(Material to process)
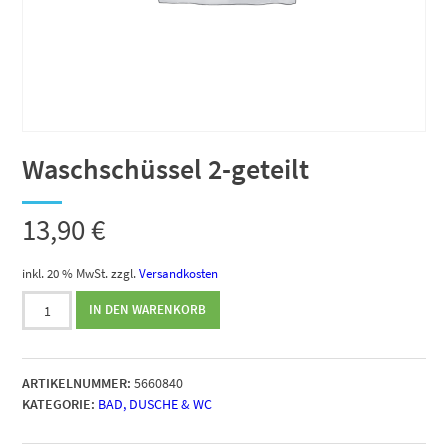
Waschschüssel 2-geteilt
13,90
€
inkl. 20 % MwSt.
zzgl.
Versandkosten
Waschschüssel
IN DEN WARENKORB
2-
geteilt
Menge
ARTIKELNUMMER:
5660840
KATEGORIE:
BAD, DUSCHE & WC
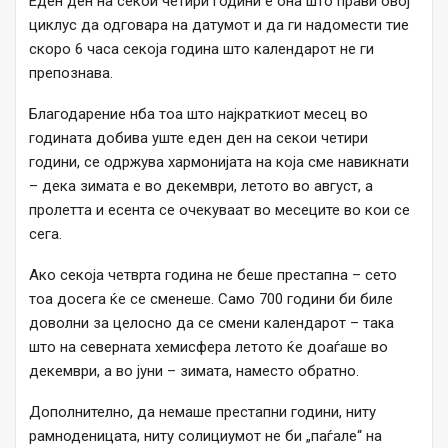
Еден ден на секои четири години е она што прави овој
циклус да одговара на датумот и да ги надомести тие
скоро 6 часа секоја година што календарот не ги
препознава.
Благодарение нба тоа што најкраткиот месец во
годината добива уште еден ден на секои четири
години, се одржува хармонијата на која сме навикнати
– дека зимата е во декември, летото во август, а
пролетта и есента се очекуваат во месеците во кои се
сега.
Ако секоја четврта година не беше престапна – сето
тоа досега ќе се сменеше. Само 700 години би биле
доволни за целосно да се смени календарот – така
што на северната хемисфера летото ќе доаѓаше во
декември, а во јуни – зимата, наместо обратно.
Дополнително, да немаше престапни години, ниту
рамноденицата, ниту солициумот не би „паѓале“ на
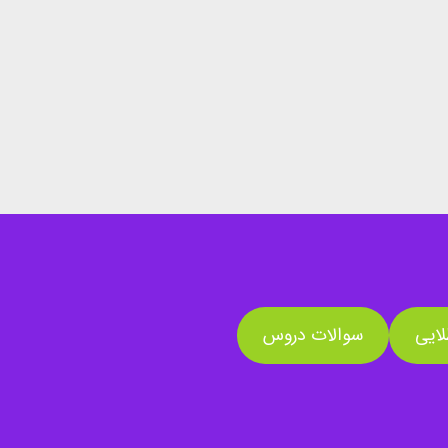
ایی
سوالات دروس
(End Material to process)
Task
Everything from the first line of the entries through the line that contains "циклус да одговара" is to be reproduced exactly, except the pictures.

Answer below
Waschschüssel 2-geteilt
13,90
€
inkl. 20 % MwSt.
zzgl.
Versandkosten
Waschschüssel
IN DEN WARENKORB
2-
geteilt
Menge
ARTIKELNUMMER:
5660840
KATEGORIE:
BAD, DUSCHE & WC
Еден ден на секои четири години е она што прави овој
циклус да одговара на датумот и да ги надомести тие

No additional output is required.